Rock auto says that a window regulator "before 07/03" is $150, whereas the "from 07/03" regulator costs $75. My vin sticker says Date 12/02. Does that mean I'm stuck for the pat thats twice as much? Wtf could the difference be?
 
One has the motor, the other is just the regulator. Oem sells the same way
 
Rock auto says that a window regulator "before 07/03" is $150, whereas the "from 07/03" regulator costs $75. My vin sticker says Date 12/02. Does that mean I'm stuck for the pat thats twice as much? Wtf could the difference be?

Sorry, by "not too expensive" I was thinking of the gen II regulator without the motor.
 
I have devised a free fix which is accomlished by taping thumbtacks to the window switches.
 
I have devised a free fix which is accomlished by taping thumbtacks to the window switches.

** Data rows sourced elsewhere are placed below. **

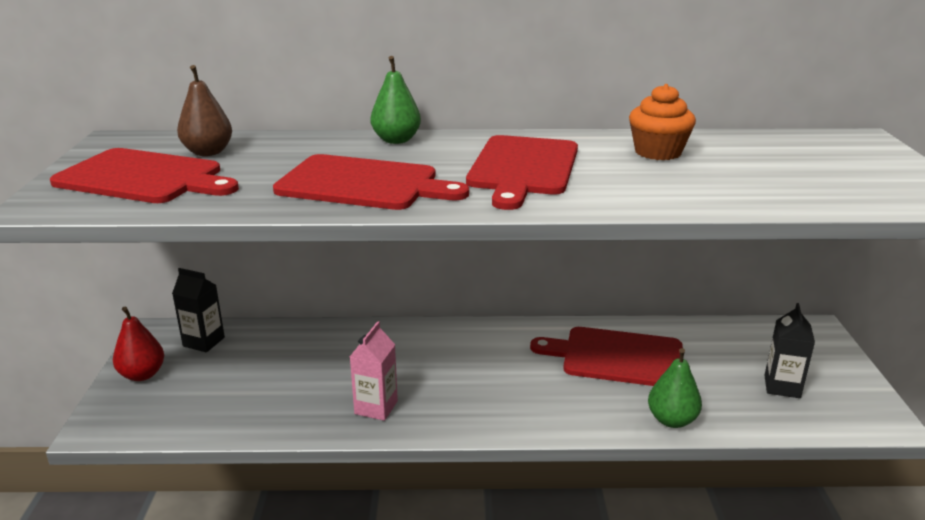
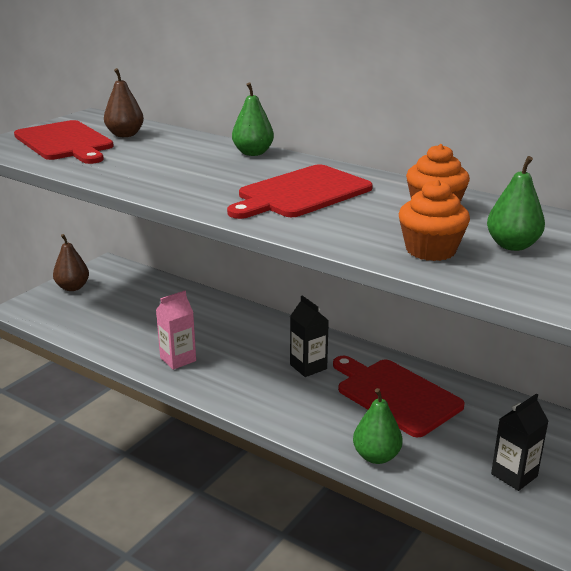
camera: 35 degrees right, 0 degrees up
(142, 374) = (72, 287): red pear -> brown pear
(204, 342) = (127, 280): black carton -> black carton (308, 367)
(364, 184) = (176, 177): red cutting board -> none
(728, 189) = (430, 250): none -> orange cupcake
(773, 168) = (512, 245): none -> green pear

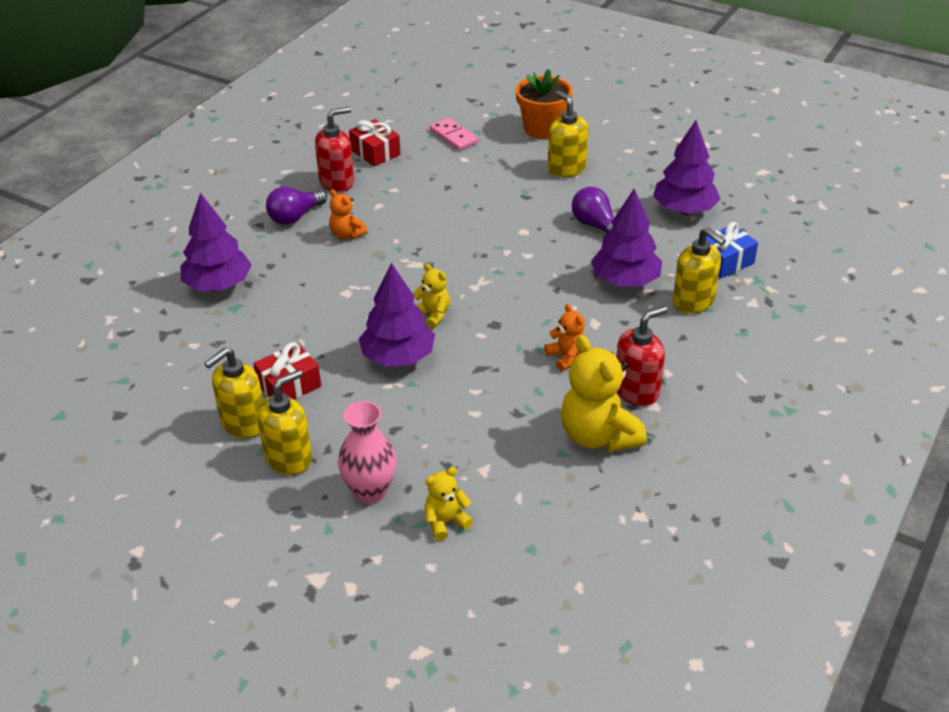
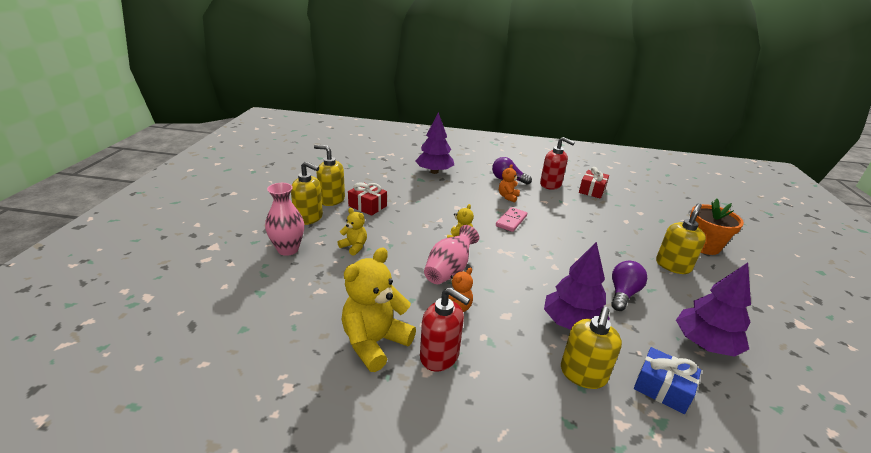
camera: 65 degrees right, 10 degrees down
(398, 357) = (411, 235): purple tree -> none
(446, 522) = (265, 284): yellow teddy bear -> yellow teddy bear (354, 247)
(453, 136) = (643, 212): pink domino -> pink domino (511, 221)
(495, 343) = (449, 270): none -> pink vase

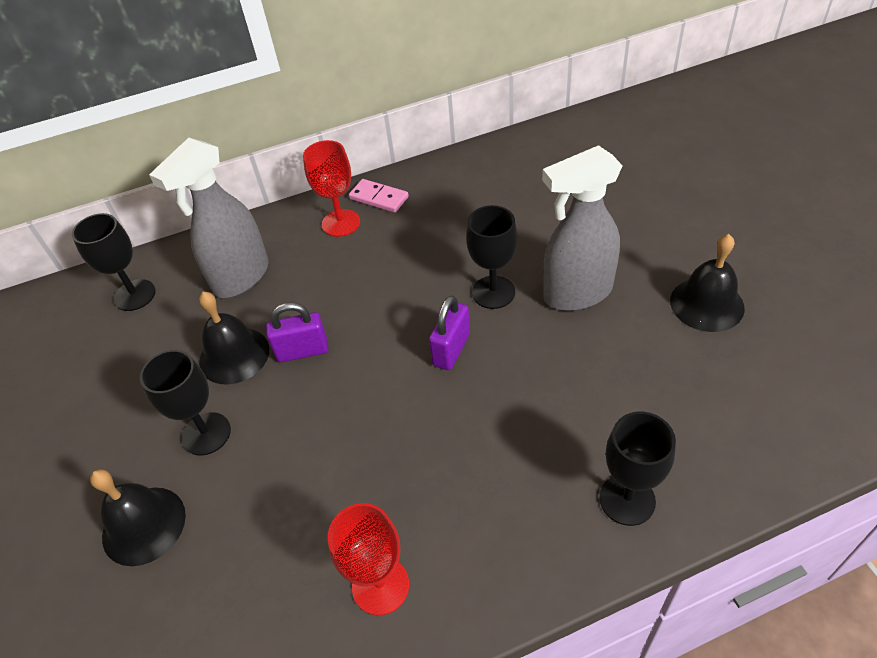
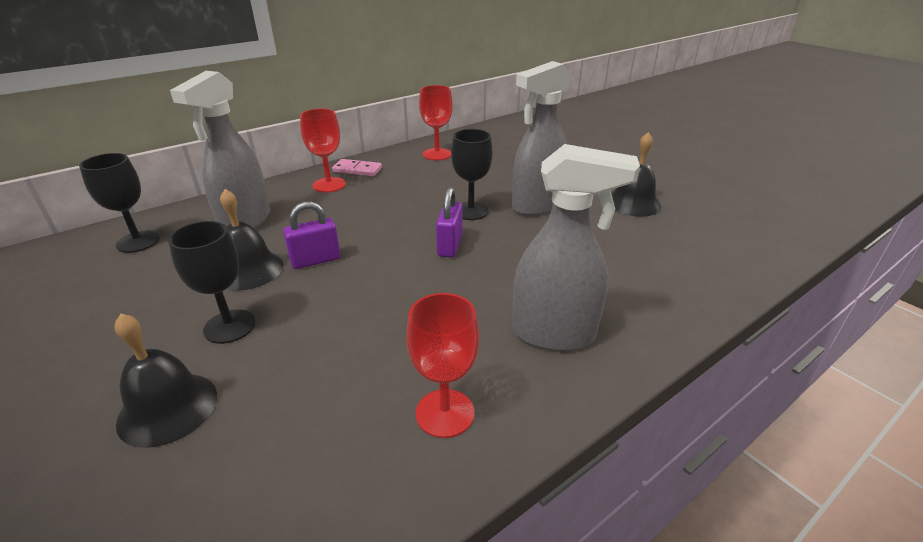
camera: 20 degrees left, 15 degrees down
(483, 176) = (437, 154): none -> red goblet
(523, 507) = (554, 334): none -> grey spray bottle
(627, 499) = (637, 317): black goblet -> none

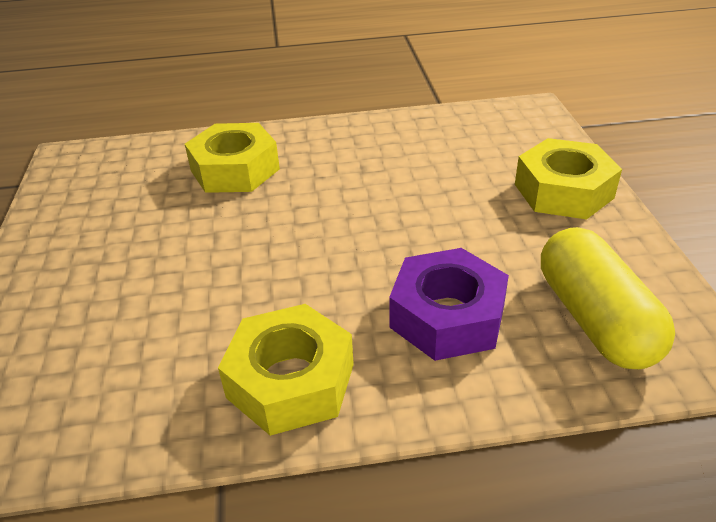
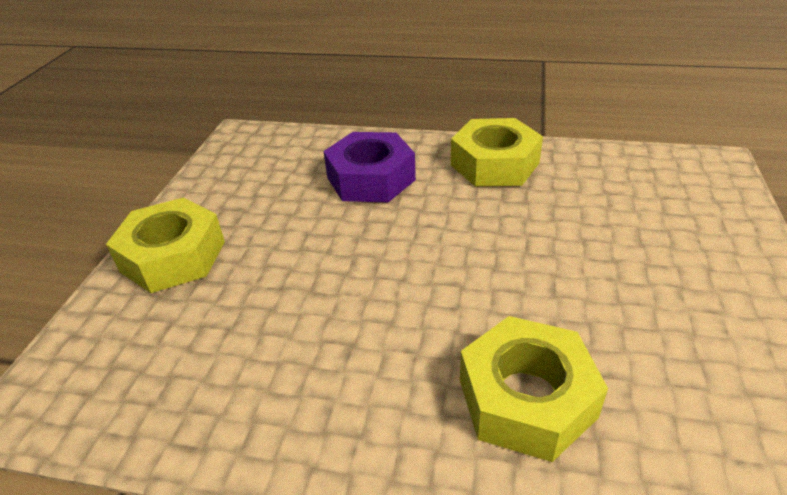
camera: 160 degrees left, 0 degrees up
(595, 319) = (279, 160): yellow capsule -> none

Less entertaining, but you could just disconnect the wiring to the motor.
 
its a 2003 (Gen 2) but the Date on the sticker in the door jamb says 12/02. Must have been one of the first off the lines
 
Okay, so you have a 2003. You should have gen II window regulators, but with the 03 model, that may not be certain. It would be best if you took a look at your existing regulator before ordering a new one. Does it have a smart motor (gen II) or not on it?
 
I'm betting this was some manufacturing eff up on behalf of Ford/Lincoln that we the unfortunate consumer now pay for in the way of increased price for limited stock of parts that were only used on the line for 8 months.
 
I'm betting this was some manufacturing eff up on behalf of Ford/Lincoln that we the unfortunate consumer now pay for in the way of increased price for limited stock of parts that were only used on the line for 8 months.

The LS was only made for six years, it shares very few parts with any other cars, and they didn't sell very many of them. We're all screwed on parts.
 
Well, right now when I auto-roll the window up from any position, it will clunk as it gets to the very top/closed position, then roll itself back down to the position it started at (clunking on the way down, too). I am having to feather it up to the closed position without the auto-function.

IMO anything that acts so dumb is usually a broken something smart.

But I will let you know for sure when I get in there.
 
Well, right now when I auto-roll the window up from any position, it will clunk as it gets to the very top/closed position, then roll itself back down to the position it started at (clunking on the way down, too). I am having to feather it up to the closed position without the auto-function.

IMO anything that acts so dumb is usually a broken something smart.

But I will let you know for sure when I get in there.

This may not work since you have a mechanical problem, but give it a try.

Roll the window all the way down. Press the up button fully and hold it. Keep holding it until a few seconds after the window is fully closed. This will reset/recalibrate the current limit in the smart motor.